Task goal =>
When counting, include every line of the data that holds "biologique", then state the total alone.

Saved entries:
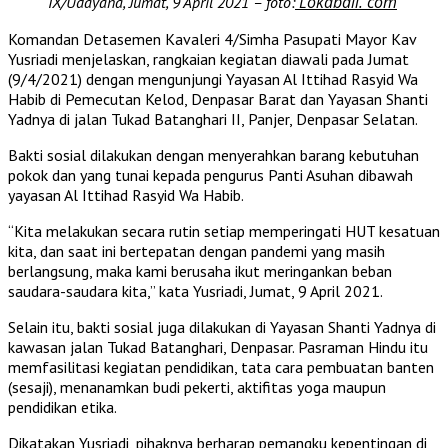
Lokabali. com
IX/Udayana, Jumat, 9 April 2021 – foto:
Komandan Detasemen Kavaleri 4/Simha Pasupati Mayor Kav
Yusriadi menjelaskan, rangkaian kegiatan diawali pada Jumat
(9/4/2021) dengan mengunjungi Yayasan Al Ittihad Rasyid Wa
Habib di Pemecutan Kelod, Denpasar Barat dan Yayasan Shanti
Yadnya di jalan Tukad Batanghari II, Panjer, Denpasar Selatan.
Bakti sosial dilakukan dengan menyerahkan barang kebutuhan
pokok dan yang tunai kepada pengurus Panti Asuhan dibawah
yayasan Al Ittihad Rasyid Wa Habib.
“Kita melakukan secara rutin setiap memperingati HUT kesatuan
kita, dan saat ini bertepatan dengan pandemi yang masih
berlangsung, maka kami berusaha ikut meringankan beban
saudara-saudara kita,” kata Yusriadi, Jumat, 9 April 2021.
Selain itu, bakti sosial juga dilakukan di Yayasan Shanti Yadnya di
kawasan jalan Tukad Batanghari, Denpasar. Pasraman Hindu itu
memfasilitasi kegiatan pendidikan, tata cara pembuatan banten
(sesaji), menanamkan budi pekerti, aktifitas yoga maupun
pendidikan etika.
Dikatakan Yusriadi, pihaknya berharap pemangku kepentingan di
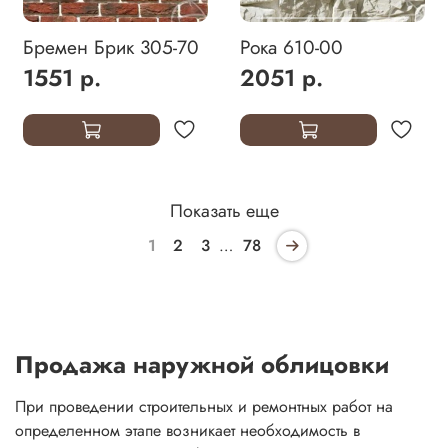
Бремен Брик 305-70
Рока 610-00
1551 р.
2051 р.
Показать еще
1
2
3
…
78
Продажа наружной облицовки
При проведении строительных и ремонтных работ на
определенном этапе возникает необходимость в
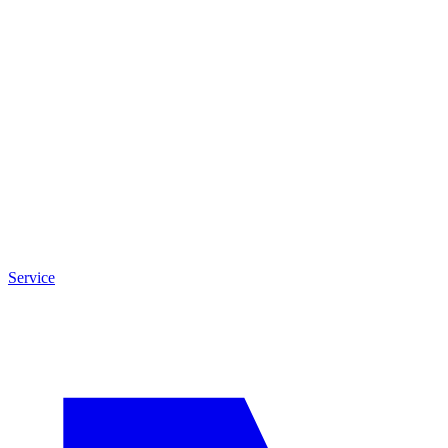
Service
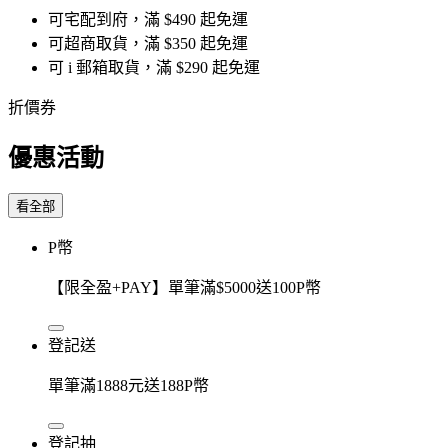
可宅配到府，滿 $490 起免運
可超商取貨，滿 $350 起免運
可 i 郵箱取貨，滿 $290 起免運
折價券
優惠活動
看全部
P幣
【限全盈+PAY】單筆滿$5000送100P幣
登記送
單筆滿1888元送188P幣
登記抽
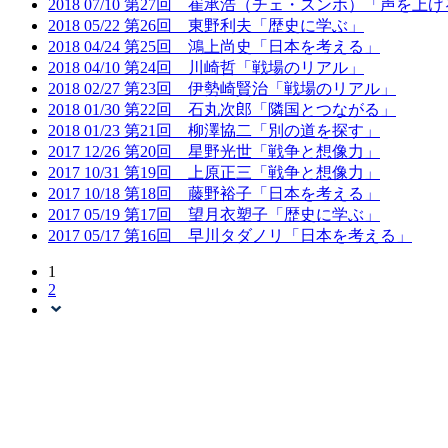
2018
07/10
第27回 崔承浩（チェ・スンホ）「声を上
2018
05/22
第26回 東野利夫「歴史に学ぶ」
2018
04/24
第25回 鴻上尚史「日本を考える」
2018
04/10
第24回 川崎哲「戦場のリアル」
2018
02/27
第23回 伊勢崎賢治「戦場のリアル」
2018
01/30
第22回 石丸次郎「隣国とつながる」
2018
01/23
第21回 柳澤協二「別の道を探す」
2017
12/26
第20回 星野光世「戦争と想像力」
2017
10/31
第19回 上原正三「戦争と想像力」
2017
10/18
第18回 藤野裕子「日本を考える」
2017
05/19
第17回 望月衣塑子「歴史に学ぶ」
2017
05/17
第16回 早川タダノリ「日本を考える」
1
2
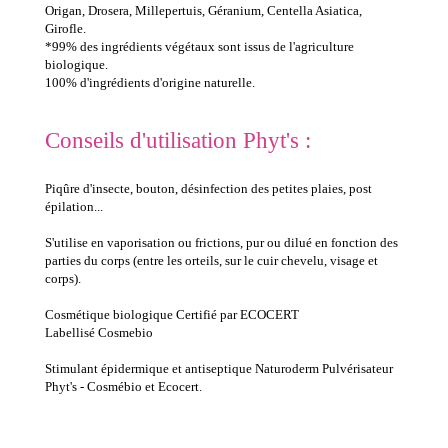
Origan, Drosera, Millepertuis, Géranium, Centella Asiatica,
Girofle.
*99% des ingrédients végétaux sont issus de l'agriculture
biologique.
100% d'ingrédients d'origine naturelle.
Conseils d'utilisation Phyt's :
Piqûre d'insecte, bouton, désinfection des petites plaies, post
épilation...
S'utilise en vaporisation ou frictions, pur ou dilué en fonction des
parties du corps (entre les orteils, sur le cuir chevelu, visage et
corps).
Cosmétique biologique Certifié par ECOCERT
Labellisé Cosmebio
Stimulant épidermique et antiseptique Naturoderm Pulvérisateur
Phyt's - Cosmébio et Ecocert.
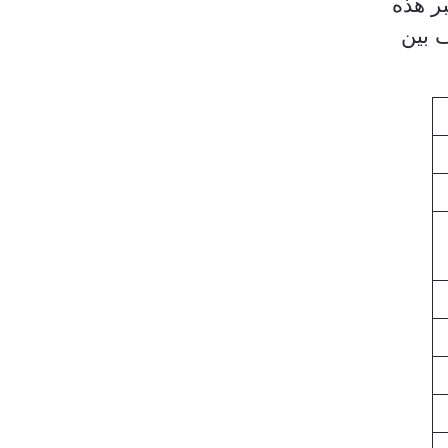
بر هذه
ف بين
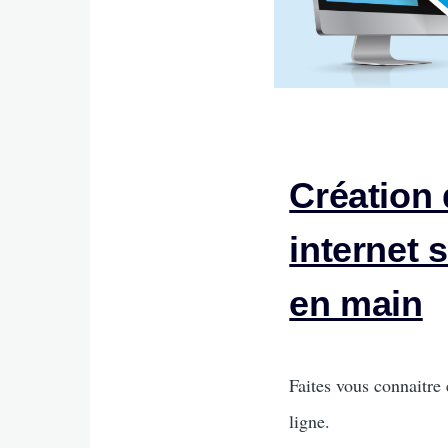
Création 
internet 
en main
Intro
Faites vous connaitre 
ligne.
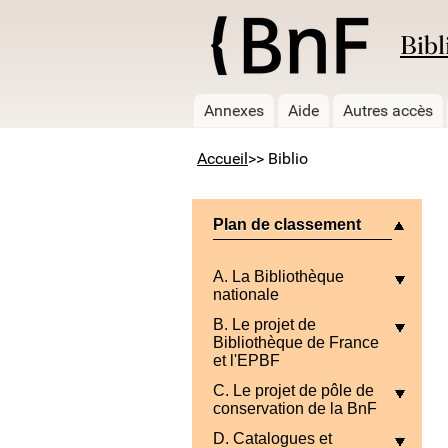
Bibl
Annexes
Aide
Autres accès
Accueil
>> Biblio
Plan de classement
A. La Bibliothèque
nationale
B. Le projet de
Bibliothèque de France
et l'EPBF
C. Le projet de pôle de
conservation de la BnF
D. Catalogues et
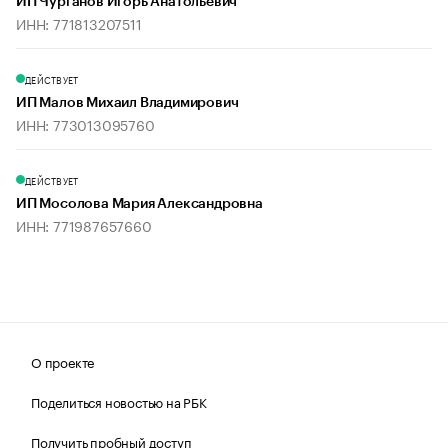
ИП Чурганов Игорь Анатольевич
ИНН: 771813207511
ДЕЙСТВУЕТ
ИП Малов Михаил Владимирович
ИНН: 773013095760
ДЕЙСТВУЕТ
ИП Мосолова Мария Александровна
ИНН: 771987657660
О проекте
Поделиться новостью на РБК
Получить пробный доступ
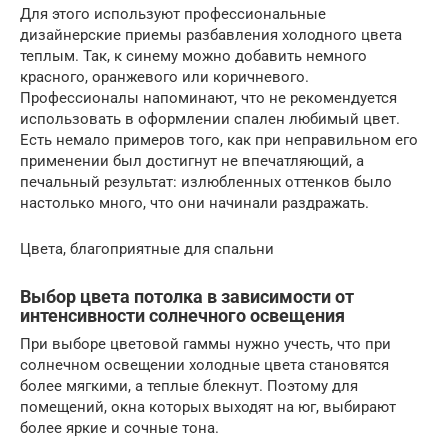
Для этого используют профессиональные
дизайнерские приемы разбавления холодного цвета
теплым. Так, к синему можно добавить немного
красного, оранжевого или коричневого.
Профессионалы напоминают, что не рекомендуется
использовать в оформлении спален любимый цвет.
Есть немало примеров того, как при неправильном его
применении был достигнут не впечатляющий, а
печальный результат: излюбленных оттенков было
настолько много, что они начинали раздражать.
Цвета, благоприятные для спальни
Выбор цвета потолка в зависимости от
интенсивности солнечного освещения
При выборе цветовой гаммы нужно учесть, что при
солнечном освещении холодные цвета становятся
более мягкими, а теплые блекнут. Поэтому для
помещений, окна которых выходят на юг, выбирают
более яркие и сочные тона.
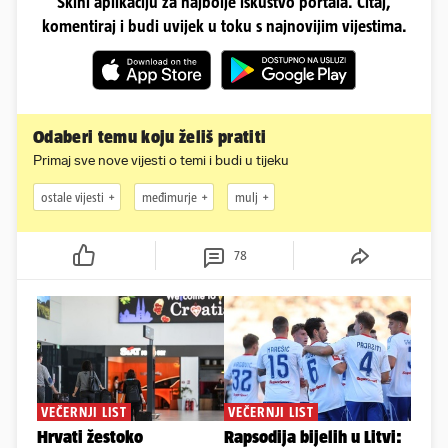
Skini aplikaciju za najbolje iskustvo portala. Čitaj,
komentiraj i budi uvijek u toku s najnovijim vijestima.
Odaberi temu koju želiš pratiti
Primaj sve nove vijesti o temi i budi u tijeku
ostale vijesti
međimurje
mulj
78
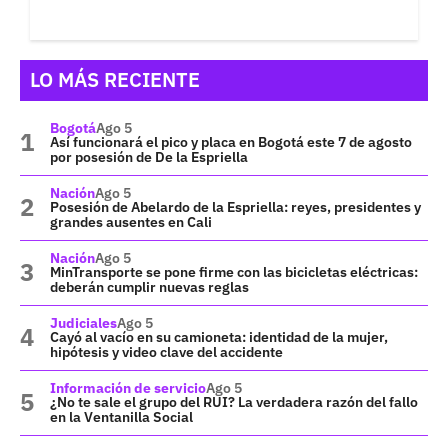
LO MÁS RECIENTE
Bogotá
Ago 5
Así funcionará el pico y placa en Bogotá este 7 de agosto
por posesión de De la Espriella
Nación
Ago 5
Posesión de Abelardo de la Espriella: reyes, presidentes y
grandes ausentes en Cali
Nación
Ago 5
MinTransporte se pone firme con las bicicletas eléctricas:
deberán cumplir nuevas reglas
Judiciales
Ago 5
Cayó al vacío en su camioneta: identidad de la mujer,
hipótesis y video clave del accidente
Información de servicio
Ago 5
¿No te sale el grupo del RUI? La verdadera razón del fallo
en la Ventanilla Social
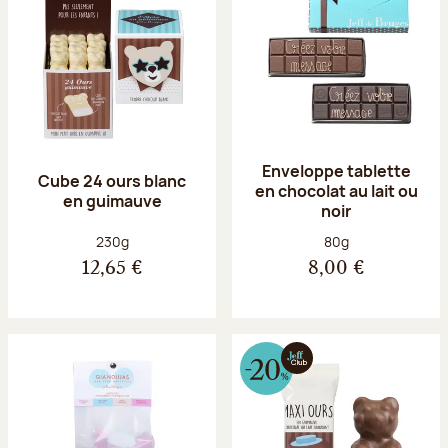
Enveloppe tablette
Cube 24 ours blanc
en chocolat au lait ou
en guimauve
noir
Poids net :
Poids net :
230g
80g
12,65 €
8,00 €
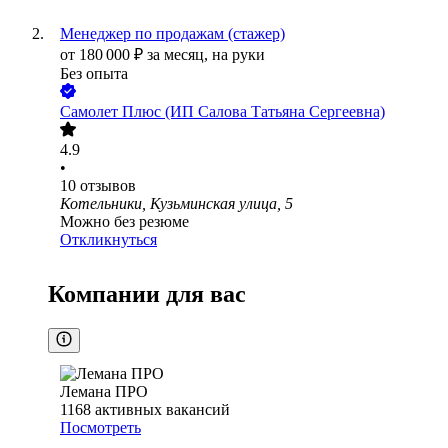
Менеджер по продажам (стажер)
от
180 000
₽
за месяц,
на руки
Без опыта
Самолет Плюс (ИП Салова Татьяна Сергеевна)
4.9
•
10
отзывов
Котельники, Кузьминская улица, 5
Можно без резюме
Откликнуться
Компании для вас
Лемана ПРО
1168
активных вакансий
Посмотреть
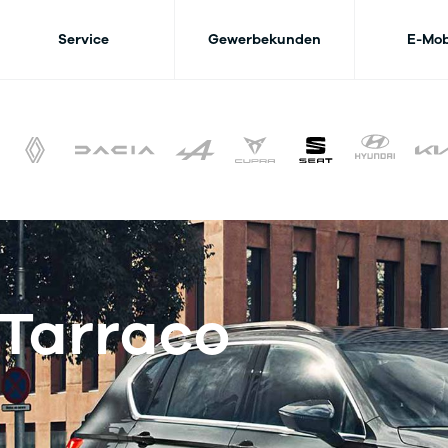
Service
Gewerbekunden
E-Mob
 Tarraco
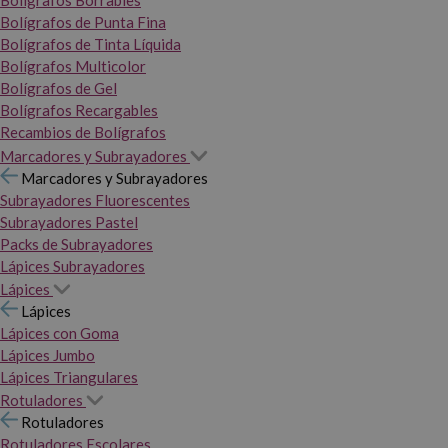
Bolígrafos Borrables
Bolígrafos de Punta Fina
Bolígrafos de Tinta Líquida
Bolígrafos Multicolor
Bolígrafos de Gel
Bolígrafos Recargables
Recambios de Bolígrafos
Marcadores y Subrayadores
Marcadores y Subrayadores
Subrayadores Fluorescentes
Subrayadores Pastel
Packs de Subrayadores
Lápices Subrayadores
Lápices
Lápices
Lápices con Goma
Lápices Jumbo
Lápices Triangulares
Rotuladores
Rotuladores
Rotuladores Escolares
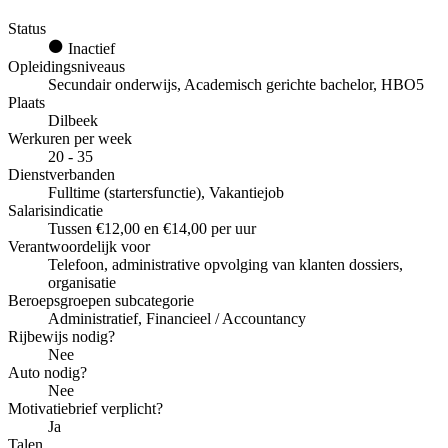
Status
Inactief
Opleidingsniveaus
Secundair onderwijs, Academisch gerichte bachelor, HBO5
Plaats
Dilbeek
Werkuren per week
20 - 35
Dienstverbanden
Fulltime (startersfunctie), Vakantiejob
Salarisindicatie
Tussen €12,00 en €14,00 per uur
Verantwoordelijk voor
Telefoon, administrative opvolging van klanten dossiers,
organisatie
Beroepsgroepen subcategorie
Administratief, Financieel / Accountancy
Rijbewijs nodig?
Nee
Auto nodig?
Nee
Motivatiebrief verplicht?
Ja
Talen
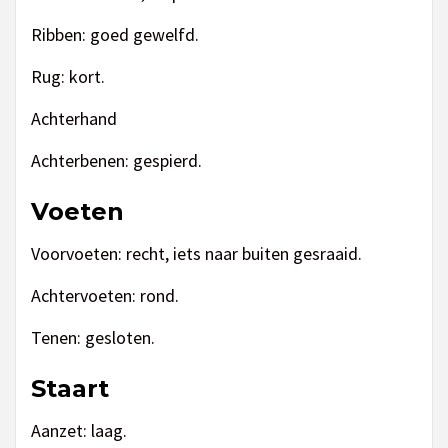
Ribben: goed gewelfd.
Rug: kort.
Achterhand
Achterbenen: gespierd.
Voeten
Voorvoeten: recht, iets naar buiten gesraaid.
Achtervoeten: rond.
Tenen: gesloten.
Staart
Aanzet: laag.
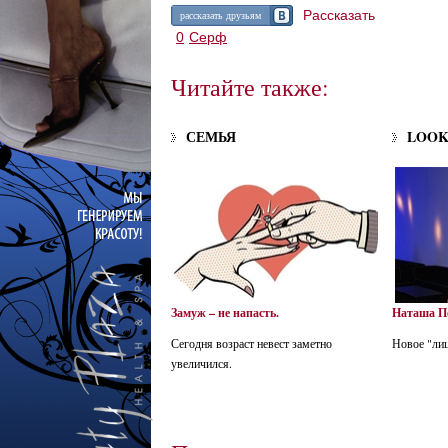
Рассказать
рассказать друзьям
0
Серф
Читайте также:
СЕМЬЯ
LOO
Замуж – не напасть.
Наташа По
Сегодня возраст невест заметно
Новое "лиц
увеличился.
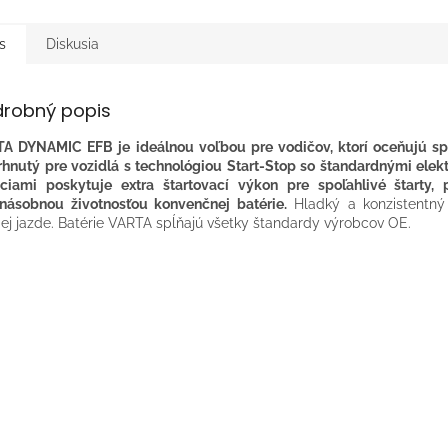
s
Diskusia
drobný popis
A DYNAMIC EFB je ideálnou voľbou pre vodičov, ktorí oceňujú spo
hnutý pre vozidlá s technológiou Start-Stop so štandardnými elek
ciami poskytuje extra štartovací výkon pre spoľahlivé štarty,
násobnou životnosťou konvenčnej batérie.
Hladký a konzistentný
ej jazde.​ Batérie VARTA spĺňajú všetky štandardy výrobcov OE.​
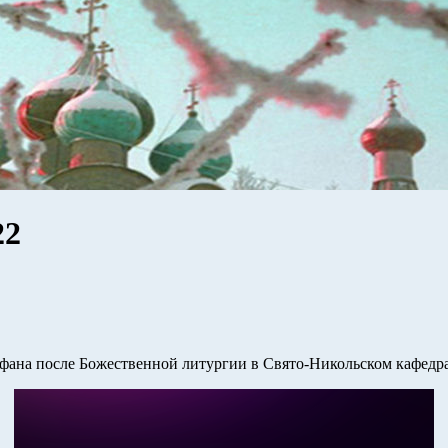
22
а после Божественной литургии в Свято-Никольском кафедральн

Result =>
2